Are you looking for a comprehensive summary on how to protect your HPLC column from early failure, clogging and performance loss?

Are you tired of the endless entertainment options on Netflix and YouTube and looking for something with a bit more substance? Then why not check out this popular on-demand educational webinar with HPLC columns expert Andreas Borowiak from Agilent Technologies to learn what you can do to achieve the maximum column lifetime and performance from your LC columns.

Watch this webinar to learn:

• What a typical lifetime for an HPLC column should be
• How to identify the root cause for early column failure (based on chromatograms) 
• How to protect your column from solvent contaminations, particles and sample matrix
• How to select the right column based on your method needs (e.g., temperature, pH, pressure range)
• How to properly clean and store your HPLC column

Think you could benefit from this webinar, but missed it?

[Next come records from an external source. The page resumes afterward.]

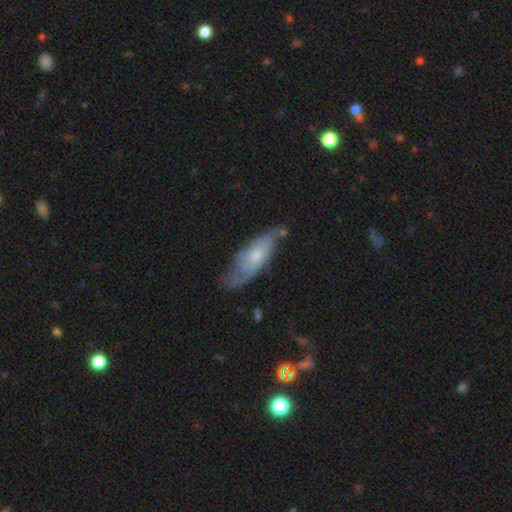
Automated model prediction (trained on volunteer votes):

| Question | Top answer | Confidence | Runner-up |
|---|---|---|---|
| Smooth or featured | featured or disk | 58% | smooth (36%) |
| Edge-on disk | no | 79% | yes (21%) |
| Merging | none | 58% | minor disturbance (29%) |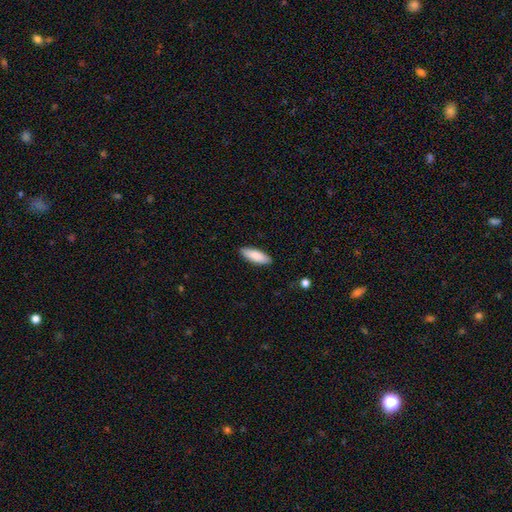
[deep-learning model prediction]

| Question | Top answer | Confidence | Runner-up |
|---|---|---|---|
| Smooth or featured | smooth | 86% | featured or disk (9%) |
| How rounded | in between | 62% | cigar-shaped (37%) |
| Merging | none | 89% | minor disturbance (9%) |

You can now watch it on demand at a time that suits you. 

The live event prompted many great questions. We’ve compiled them into a series of three themed articles, along with Borowiak’s responses. This is part 1, with a focus on storage and cleaning of columns.

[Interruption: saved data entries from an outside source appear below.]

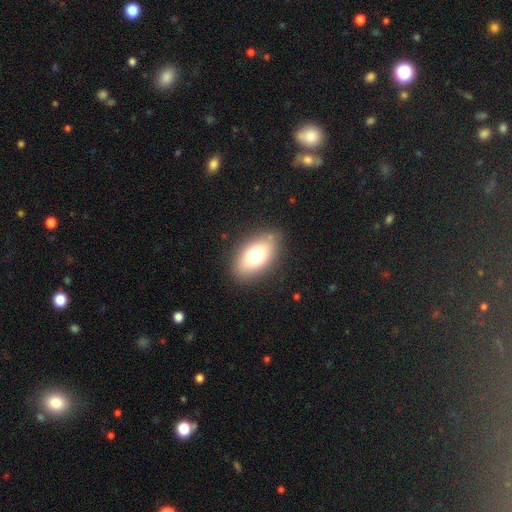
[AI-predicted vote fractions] Smooth or featured? Predicted: smooth (p=0.73). How rounded? Predicted: in between (p=0.89). Merging? Predicted: none (p=0.82).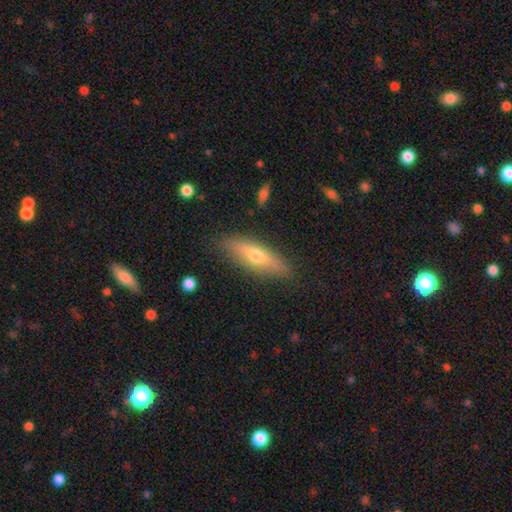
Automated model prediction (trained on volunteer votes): The model was most divided on "smooth or featured": smooth: 57%, featured or disk: 37%, star or artifact: 6%. More confident: merging — none (83%); how rounded — cigar-shaped (60%).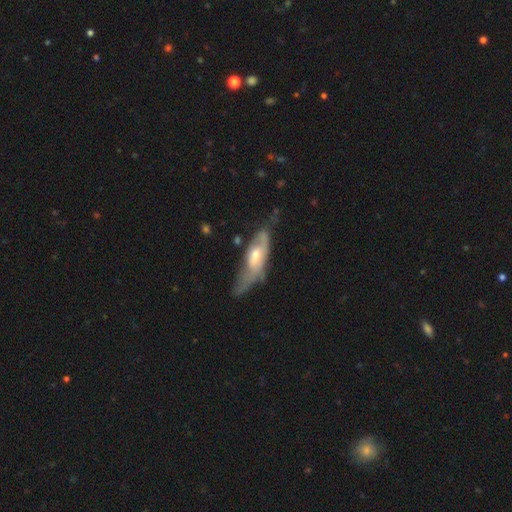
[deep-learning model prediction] Smooth or featured? Predicted: featured or disk (p=0.58). Edge-on disk? Predicted: no (p=0.69). Merging? Predicted: none (p=0.36).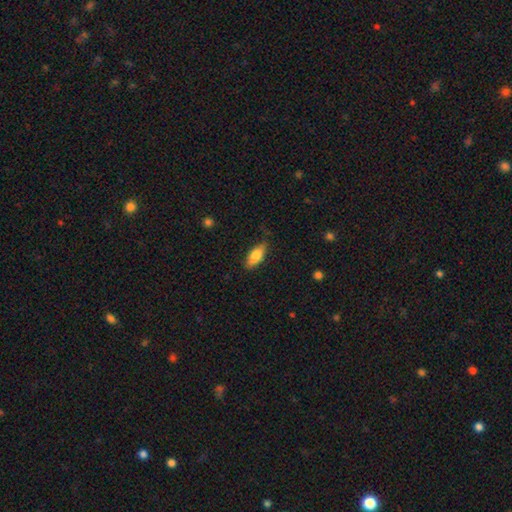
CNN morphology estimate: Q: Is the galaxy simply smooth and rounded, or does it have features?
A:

Q: What is the ideal lifetime for the guard column?

AB: If you do basic sample prep, you can roughly expect a lifetime of 200 to 500 injections depending on your matrix complexity. If you have matrix components that tend to clog the inlet frit or a significant sample precipitation you might see a reduced lifetime. In general, the aim is to increase the lifetime of your analytical column by sacrificing the guard – a dying guard has served its purpose. It would, therefore, be more interesting to measure the lifetime increase of the analytical column. If our analytical column with guard that separates samples with challenging matrices achieved a lifetime like a separation of standards without a guard, this would already be a great result. In the end, the lifetime of an analytical column guard column lifetime depends on 
matrix and backpressure, and how hard the instrument hits the guard column with the pressure spikes as discussed in the webinar.

Q: Do you suggest washing a column before storage with water and then storing it in an organic solvent?

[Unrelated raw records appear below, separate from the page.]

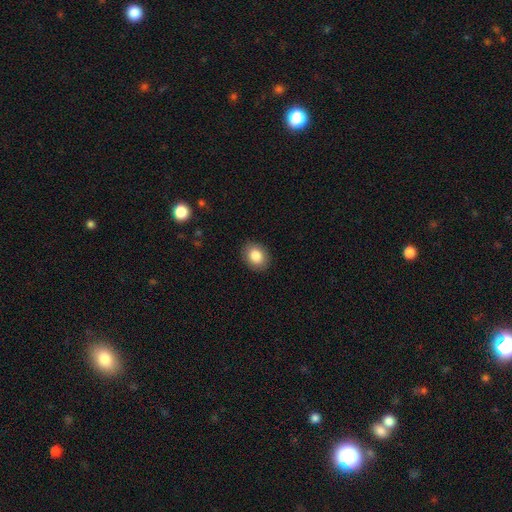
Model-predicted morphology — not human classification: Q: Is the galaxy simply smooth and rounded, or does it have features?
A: smooth — 85%.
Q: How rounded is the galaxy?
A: in between — 55%.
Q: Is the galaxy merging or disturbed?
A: none — 89%.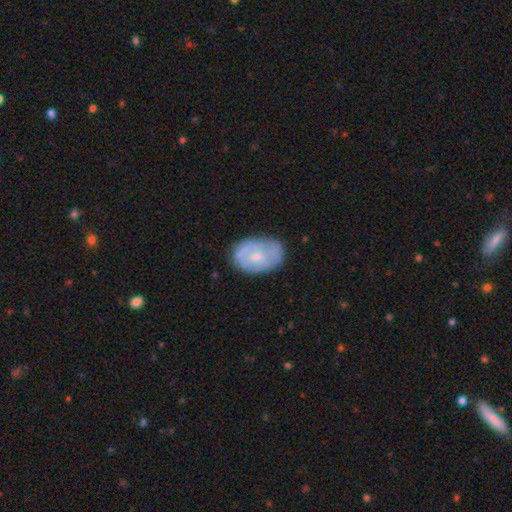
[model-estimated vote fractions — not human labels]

AB: My recommendation would be to never wash a column with 100% water unless it is claimed to be 100% aqueous compatible. As presented, the procedure we recommend is to flush the column with a 50/50 mixture of water and organic solvent. If you use buffer salts or strong acid or base additives, it is important to make sure that you flush out all additives and buffer salts before you store the column in pure organic. Buffer salts might precipitate in 100% organic and clog your column. Secondly, acids or bases used in mobile phase that are not properly flushed out after the run can lead to increased column degradation. You should have in mind that the pH in pure organic is different to the one in aqueous solutions – this is called the apparent pH of a solution. The resulting acidity of the acid, as well as the basicity of the base, can be different in pure organic mobile phases 

Columns have different stability towards pH when being stored. It is very hard to find out whether the column can tolerate it or not, our recommendation is: “Do not store a column in acids, bases or buffer”.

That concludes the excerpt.